AIM OF THE TASK
Among the records that follow, how many lines include the string "translate"? Only the number is wanted.

RECORD SET
* * *

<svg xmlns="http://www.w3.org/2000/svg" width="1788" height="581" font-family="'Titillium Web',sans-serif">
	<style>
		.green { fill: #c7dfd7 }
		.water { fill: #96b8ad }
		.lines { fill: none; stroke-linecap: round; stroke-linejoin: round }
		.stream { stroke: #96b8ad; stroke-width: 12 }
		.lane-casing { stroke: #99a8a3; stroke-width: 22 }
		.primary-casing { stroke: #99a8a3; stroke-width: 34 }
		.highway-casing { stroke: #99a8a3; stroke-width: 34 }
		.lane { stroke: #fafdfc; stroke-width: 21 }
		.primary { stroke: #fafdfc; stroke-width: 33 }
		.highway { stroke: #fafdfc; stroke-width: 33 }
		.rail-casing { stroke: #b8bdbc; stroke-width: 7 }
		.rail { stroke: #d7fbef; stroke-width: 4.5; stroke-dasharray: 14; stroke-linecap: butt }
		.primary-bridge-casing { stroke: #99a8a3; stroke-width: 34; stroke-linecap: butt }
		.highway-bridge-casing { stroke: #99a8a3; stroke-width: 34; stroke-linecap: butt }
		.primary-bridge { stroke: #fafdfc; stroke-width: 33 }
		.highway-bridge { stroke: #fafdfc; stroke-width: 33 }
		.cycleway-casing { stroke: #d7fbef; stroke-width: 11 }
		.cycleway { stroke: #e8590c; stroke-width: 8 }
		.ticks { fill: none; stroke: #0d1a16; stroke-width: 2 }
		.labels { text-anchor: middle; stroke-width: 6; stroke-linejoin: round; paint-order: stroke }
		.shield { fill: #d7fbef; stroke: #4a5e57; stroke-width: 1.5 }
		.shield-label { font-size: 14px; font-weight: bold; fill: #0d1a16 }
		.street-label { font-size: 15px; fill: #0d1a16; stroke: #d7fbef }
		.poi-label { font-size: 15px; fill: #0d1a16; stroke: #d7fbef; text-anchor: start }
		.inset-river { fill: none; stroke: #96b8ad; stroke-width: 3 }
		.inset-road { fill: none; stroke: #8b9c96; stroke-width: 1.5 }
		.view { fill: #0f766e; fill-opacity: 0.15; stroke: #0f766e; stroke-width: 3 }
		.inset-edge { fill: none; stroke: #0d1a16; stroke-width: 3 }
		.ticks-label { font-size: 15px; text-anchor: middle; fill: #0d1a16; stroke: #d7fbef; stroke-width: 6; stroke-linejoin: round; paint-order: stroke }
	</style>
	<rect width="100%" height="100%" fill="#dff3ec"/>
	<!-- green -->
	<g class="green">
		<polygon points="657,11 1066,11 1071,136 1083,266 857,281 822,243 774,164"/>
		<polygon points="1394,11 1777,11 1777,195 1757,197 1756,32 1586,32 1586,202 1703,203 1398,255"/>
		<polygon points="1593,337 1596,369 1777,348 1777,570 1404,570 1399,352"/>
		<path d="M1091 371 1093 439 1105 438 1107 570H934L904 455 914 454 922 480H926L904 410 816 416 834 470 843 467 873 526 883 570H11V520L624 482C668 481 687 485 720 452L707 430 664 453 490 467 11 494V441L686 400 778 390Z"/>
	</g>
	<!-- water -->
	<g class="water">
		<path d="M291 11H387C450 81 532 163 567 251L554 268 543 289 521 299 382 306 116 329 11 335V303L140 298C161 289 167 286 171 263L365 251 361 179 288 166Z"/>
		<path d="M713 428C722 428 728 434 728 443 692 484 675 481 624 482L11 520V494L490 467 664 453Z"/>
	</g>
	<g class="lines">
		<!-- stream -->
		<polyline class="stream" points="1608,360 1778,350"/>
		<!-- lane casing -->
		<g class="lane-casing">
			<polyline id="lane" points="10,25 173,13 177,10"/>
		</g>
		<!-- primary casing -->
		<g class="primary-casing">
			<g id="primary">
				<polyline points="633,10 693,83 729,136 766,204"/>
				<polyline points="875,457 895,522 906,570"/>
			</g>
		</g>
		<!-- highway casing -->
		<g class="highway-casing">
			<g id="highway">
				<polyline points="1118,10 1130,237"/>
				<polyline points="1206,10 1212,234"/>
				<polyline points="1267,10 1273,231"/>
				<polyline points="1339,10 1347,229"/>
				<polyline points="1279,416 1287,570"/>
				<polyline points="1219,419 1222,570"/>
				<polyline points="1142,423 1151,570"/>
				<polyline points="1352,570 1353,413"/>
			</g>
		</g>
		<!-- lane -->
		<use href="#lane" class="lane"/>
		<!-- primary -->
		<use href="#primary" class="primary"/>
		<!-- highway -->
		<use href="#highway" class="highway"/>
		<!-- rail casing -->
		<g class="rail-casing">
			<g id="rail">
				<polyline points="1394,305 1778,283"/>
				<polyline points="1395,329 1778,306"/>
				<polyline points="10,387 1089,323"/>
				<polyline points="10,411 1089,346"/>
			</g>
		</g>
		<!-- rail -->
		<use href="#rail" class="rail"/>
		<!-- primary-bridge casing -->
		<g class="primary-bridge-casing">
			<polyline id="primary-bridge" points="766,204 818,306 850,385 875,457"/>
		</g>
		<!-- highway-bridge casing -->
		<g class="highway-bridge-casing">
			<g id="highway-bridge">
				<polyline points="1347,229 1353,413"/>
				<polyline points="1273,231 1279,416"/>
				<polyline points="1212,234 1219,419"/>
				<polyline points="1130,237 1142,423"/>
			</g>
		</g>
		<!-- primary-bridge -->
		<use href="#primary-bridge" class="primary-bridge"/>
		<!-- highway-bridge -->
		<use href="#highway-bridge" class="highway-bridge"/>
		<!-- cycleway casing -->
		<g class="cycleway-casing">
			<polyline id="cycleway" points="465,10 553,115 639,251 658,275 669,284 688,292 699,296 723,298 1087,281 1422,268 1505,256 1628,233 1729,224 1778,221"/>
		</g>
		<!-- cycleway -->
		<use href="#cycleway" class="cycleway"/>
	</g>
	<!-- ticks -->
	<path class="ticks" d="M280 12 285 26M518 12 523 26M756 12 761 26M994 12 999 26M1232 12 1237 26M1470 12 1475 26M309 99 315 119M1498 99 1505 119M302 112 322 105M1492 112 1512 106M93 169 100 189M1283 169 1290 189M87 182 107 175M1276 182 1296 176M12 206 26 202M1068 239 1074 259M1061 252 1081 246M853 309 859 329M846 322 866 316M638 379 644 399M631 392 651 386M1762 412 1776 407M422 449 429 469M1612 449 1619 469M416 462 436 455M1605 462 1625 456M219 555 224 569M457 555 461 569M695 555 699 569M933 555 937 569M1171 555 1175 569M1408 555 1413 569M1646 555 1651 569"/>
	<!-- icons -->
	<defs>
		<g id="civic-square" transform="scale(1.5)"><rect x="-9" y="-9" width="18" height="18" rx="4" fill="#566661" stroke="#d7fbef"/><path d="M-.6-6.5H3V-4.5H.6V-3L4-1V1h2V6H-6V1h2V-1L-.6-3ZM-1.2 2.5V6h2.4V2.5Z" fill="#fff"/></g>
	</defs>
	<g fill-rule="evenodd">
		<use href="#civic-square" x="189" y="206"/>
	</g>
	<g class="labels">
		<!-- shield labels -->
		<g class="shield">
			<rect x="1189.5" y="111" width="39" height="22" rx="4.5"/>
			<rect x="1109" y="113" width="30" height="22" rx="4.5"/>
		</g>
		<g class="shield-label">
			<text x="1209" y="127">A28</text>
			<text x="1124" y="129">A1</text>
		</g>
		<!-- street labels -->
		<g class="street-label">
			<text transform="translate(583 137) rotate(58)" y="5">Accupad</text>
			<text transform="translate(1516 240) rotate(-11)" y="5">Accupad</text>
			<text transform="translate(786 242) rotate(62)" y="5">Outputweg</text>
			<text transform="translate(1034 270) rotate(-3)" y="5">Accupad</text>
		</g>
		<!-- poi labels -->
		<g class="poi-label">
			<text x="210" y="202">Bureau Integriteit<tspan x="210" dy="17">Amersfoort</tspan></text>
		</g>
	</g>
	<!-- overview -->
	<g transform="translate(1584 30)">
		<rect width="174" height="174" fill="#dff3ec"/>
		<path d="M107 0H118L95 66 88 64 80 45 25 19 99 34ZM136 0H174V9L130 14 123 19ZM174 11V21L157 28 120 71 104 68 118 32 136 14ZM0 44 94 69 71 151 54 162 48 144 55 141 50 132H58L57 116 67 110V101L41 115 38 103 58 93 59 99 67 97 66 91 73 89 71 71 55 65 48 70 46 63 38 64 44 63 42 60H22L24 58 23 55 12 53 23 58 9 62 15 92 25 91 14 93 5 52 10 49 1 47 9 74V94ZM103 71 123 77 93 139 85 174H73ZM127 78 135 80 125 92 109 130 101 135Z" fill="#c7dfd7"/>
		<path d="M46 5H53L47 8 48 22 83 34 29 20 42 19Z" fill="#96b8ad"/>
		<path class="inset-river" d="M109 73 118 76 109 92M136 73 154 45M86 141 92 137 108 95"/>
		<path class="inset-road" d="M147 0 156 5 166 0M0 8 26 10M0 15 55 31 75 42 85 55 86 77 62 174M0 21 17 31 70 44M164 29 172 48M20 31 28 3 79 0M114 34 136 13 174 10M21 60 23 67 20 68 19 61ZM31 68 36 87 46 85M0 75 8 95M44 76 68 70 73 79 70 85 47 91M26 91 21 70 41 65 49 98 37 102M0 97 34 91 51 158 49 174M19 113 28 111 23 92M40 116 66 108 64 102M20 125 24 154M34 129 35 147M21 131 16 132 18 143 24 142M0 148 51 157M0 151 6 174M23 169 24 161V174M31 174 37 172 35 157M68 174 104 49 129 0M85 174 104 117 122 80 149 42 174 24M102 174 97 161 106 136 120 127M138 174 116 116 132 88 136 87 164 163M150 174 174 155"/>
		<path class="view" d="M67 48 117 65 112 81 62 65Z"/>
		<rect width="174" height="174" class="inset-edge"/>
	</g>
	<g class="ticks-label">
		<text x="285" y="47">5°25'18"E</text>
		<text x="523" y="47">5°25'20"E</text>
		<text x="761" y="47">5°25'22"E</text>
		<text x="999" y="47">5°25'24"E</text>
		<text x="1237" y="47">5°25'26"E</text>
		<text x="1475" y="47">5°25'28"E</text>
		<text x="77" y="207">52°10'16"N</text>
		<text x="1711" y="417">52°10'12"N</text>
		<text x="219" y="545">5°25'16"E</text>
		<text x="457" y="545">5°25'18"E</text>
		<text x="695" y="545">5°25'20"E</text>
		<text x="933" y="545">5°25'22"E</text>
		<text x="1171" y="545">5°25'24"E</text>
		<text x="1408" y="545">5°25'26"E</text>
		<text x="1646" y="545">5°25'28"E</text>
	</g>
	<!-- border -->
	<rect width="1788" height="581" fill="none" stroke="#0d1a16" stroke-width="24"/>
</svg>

* * *

ANSWER SPACE
5